In any case, aside from the increase in heart size, none of the other factors that are problems with obesity apply to having a lot of muscle. And overall, having a lot of muscle has been shown to substantially increase/improve your endocrine functions.

So don’t worry, most medical people do not understand sports medicine or exercise physiology so they misapply medical conditions inappropriately to people/conditions they assume are the same, when they are not even close.

[quote]Scotacus wrote:
Just for sake of argument, what about the type that has no cardio strength whatsoever, the self-professed “pavement pythons”. They can lift huge but still be really, dangerously, out of shape. Will their strength training protect their hearts or serve to increase the risk?[/quote]

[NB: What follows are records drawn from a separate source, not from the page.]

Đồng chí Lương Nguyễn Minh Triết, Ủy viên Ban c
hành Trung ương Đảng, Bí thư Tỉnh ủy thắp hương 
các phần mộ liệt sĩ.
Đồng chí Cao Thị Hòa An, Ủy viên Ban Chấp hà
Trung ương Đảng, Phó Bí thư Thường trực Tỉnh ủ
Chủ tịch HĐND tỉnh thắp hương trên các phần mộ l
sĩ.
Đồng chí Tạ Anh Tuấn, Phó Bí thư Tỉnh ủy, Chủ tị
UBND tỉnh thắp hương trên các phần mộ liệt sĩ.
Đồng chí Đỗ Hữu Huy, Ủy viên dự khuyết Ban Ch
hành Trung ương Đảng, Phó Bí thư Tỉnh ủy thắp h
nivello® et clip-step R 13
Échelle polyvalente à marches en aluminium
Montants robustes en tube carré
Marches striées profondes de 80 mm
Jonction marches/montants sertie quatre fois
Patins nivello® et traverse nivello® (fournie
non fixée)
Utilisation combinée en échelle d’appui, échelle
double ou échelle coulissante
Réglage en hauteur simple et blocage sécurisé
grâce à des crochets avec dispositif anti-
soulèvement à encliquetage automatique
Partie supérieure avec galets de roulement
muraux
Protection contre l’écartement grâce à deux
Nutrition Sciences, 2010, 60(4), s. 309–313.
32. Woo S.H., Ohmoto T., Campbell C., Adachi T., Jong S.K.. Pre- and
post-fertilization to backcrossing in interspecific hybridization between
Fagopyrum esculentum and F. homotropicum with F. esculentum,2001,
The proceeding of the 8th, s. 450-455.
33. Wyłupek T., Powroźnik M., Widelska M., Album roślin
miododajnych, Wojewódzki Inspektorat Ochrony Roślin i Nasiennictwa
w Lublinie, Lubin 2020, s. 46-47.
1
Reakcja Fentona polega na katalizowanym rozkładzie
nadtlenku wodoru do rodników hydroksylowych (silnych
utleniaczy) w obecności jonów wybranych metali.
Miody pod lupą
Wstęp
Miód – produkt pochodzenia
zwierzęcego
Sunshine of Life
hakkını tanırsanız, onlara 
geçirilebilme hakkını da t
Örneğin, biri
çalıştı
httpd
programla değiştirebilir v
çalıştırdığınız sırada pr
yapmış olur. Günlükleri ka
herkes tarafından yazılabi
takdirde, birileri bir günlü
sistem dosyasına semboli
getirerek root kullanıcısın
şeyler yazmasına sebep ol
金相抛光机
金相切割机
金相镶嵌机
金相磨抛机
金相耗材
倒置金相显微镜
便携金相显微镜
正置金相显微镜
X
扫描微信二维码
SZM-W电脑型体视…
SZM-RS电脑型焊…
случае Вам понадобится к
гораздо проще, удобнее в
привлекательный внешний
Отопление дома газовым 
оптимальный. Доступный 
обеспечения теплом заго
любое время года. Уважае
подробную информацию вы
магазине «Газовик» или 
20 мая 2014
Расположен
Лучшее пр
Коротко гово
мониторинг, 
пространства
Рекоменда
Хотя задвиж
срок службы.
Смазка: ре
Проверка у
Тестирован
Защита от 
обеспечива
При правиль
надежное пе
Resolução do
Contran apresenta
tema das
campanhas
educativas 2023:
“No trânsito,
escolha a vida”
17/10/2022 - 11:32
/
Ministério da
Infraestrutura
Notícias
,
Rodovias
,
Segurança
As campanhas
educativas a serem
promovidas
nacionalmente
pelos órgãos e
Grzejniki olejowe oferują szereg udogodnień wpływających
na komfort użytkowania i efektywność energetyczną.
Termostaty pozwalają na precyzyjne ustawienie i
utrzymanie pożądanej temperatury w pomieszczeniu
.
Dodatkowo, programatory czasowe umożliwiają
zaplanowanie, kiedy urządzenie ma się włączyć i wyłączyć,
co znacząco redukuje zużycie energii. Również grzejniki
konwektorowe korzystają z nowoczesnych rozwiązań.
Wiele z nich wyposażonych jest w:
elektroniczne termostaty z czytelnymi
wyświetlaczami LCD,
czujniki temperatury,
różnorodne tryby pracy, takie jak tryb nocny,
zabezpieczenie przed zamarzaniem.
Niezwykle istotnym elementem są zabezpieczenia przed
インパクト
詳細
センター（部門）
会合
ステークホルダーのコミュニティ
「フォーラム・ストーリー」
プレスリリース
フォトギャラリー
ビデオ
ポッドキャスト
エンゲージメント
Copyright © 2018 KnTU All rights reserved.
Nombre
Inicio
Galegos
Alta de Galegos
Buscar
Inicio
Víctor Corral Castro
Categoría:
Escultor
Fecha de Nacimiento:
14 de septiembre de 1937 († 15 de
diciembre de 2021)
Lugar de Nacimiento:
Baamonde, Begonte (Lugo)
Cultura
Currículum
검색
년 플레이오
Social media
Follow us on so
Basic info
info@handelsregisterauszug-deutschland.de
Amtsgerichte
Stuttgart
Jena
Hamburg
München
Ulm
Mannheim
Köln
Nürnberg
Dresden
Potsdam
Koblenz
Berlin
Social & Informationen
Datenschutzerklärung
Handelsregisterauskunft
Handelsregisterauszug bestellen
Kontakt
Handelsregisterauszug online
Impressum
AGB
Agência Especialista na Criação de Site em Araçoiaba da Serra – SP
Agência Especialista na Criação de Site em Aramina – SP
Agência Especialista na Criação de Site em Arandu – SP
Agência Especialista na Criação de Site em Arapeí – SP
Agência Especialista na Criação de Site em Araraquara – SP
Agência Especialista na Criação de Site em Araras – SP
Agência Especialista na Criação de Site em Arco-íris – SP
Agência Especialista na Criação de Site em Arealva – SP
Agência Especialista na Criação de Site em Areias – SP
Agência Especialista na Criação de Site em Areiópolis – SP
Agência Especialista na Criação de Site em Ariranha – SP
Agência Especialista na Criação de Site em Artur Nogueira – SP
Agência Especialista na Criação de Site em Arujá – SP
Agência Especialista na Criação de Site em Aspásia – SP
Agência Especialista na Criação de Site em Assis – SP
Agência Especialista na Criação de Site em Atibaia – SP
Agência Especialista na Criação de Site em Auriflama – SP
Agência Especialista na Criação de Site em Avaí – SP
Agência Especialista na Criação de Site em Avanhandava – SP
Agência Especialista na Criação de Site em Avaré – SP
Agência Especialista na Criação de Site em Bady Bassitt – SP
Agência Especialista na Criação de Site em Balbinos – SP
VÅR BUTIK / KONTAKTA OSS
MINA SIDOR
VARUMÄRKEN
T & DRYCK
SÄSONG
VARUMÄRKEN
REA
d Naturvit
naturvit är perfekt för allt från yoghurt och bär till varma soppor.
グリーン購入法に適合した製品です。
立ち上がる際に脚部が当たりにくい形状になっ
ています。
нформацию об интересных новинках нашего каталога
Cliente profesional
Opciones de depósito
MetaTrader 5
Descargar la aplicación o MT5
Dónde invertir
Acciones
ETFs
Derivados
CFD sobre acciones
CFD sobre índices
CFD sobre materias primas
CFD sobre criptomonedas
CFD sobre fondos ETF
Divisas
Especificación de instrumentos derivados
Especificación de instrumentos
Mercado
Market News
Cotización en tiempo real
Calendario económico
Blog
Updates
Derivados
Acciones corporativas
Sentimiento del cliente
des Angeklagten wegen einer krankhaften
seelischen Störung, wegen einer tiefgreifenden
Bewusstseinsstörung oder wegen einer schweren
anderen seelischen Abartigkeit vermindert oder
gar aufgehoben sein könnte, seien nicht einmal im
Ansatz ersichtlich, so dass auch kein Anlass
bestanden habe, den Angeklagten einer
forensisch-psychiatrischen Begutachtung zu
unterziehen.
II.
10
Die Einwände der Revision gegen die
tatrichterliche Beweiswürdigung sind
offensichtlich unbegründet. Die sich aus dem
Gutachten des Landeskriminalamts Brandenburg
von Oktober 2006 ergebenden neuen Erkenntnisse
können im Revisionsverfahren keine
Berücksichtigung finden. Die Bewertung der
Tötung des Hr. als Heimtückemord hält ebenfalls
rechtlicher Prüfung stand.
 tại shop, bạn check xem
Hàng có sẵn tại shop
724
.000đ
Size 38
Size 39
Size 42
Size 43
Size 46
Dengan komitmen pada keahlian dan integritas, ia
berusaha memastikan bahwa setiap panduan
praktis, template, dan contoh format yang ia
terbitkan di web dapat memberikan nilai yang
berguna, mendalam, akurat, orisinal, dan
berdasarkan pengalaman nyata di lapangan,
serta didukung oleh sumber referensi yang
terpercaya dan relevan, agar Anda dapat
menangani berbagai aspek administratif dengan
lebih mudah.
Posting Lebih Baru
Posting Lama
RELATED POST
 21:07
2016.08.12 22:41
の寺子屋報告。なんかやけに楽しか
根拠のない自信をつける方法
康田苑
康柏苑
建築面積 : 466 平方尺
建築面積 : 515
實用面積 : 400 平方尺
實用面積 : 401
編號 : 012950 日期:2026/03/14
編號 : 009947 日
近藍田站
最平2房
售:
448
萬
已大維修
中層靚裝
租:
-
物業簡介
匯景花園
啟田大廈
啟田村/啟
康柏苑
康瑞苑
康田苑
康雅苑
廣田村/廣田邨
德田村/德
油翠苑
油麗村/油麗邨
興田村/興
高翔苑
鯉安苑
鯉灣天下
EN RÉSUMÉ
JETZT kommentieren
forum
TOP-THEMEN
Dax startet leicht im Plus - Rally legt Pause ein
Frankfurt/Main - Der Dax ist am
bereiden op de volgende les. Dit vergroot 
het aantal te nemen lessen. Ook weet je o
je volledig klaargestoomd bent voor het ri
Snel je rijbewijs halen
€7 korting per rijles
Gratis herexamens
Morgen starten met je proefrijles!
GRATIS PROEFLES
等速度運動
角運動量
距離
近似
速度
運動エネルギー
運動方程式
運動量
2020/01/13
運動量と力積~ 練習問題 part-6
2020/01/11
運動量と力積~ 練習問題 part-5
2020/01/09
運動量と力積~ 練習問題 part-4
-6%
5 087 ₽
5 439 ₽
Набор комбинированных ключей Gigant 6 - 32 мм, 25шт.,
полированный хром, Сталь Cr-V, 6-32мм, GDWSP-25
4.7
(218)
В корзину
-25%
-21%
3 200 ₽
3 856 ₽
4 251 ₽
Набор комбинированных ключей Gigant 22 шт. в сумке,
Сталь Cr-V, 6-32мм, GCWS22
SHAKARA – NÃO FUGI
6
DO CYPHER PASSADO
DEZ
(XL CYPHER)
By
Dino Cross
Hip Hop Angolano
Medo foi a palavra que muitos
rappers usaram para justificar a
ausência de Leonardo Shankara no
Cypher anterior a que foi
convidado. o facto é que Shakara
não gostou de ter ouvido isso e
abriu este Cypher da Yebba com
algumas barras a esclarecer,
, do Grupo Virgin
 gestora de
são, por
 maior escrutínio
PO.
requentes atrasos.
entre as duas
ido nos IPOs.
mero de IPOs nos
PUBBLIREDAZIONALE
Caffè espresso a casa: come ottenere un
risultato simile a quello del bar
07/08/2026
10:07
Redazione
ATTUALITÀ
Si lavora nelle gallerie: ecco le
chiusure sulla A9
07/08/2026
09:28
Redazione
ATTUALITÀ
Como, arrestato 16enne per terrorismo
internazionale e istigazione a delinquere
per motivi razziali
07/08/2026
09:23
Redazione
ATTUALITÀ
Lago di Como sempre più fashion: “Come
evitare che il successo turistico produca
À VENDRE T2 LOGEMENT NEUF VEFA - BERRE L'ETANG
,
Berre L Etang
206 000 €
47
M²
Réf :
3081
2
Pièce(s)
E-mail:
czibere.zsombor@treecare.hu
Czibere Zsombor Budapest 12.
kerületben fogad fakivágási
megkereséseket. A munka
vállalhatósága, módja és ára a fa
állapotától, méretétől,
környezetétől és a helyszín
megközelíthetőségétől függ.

If they do energy system work like circuit training or multiple sets with little rest between sets, then yes, it will be heart protective. However, some form of cardio work is preferable to ensure that your heart can manage the strain placed on it by increasing muscle demands.

Lorisco, beautifully put.

Also 275lbs fat is a bigger person than 275lbs muscle since muscle is much denser. Also the weight of blood in a fat person is more than the weight of blood in a muscular person. Plus, lots of fat floating around stuffing things up.

The moral is of course, train everything.